##### RECORDS FOR THIS EXERCISE

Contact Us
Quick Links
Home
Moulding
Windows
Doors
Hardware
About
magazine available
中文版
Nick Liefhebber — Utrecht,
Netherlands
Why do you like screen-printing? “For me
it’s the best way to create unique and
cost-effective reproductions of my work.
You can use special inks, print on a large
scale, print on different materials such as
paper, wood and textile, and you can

##########

→ EXERCISE:
Begin with the line that contains "Nick Liefhebber —" and quote each line after it exactly, stopping after the last line of the data.

→ TASK SOLUTION:
Nick Liefhebber — Utrecht,
Netherlands
Why do you like screen-printing? “For me
it’s the best way to create unique and
cost-effective reproductions of my work.
You can use special inks, print on a large
scale, print on different materials such as
paper, wood and textile, and you can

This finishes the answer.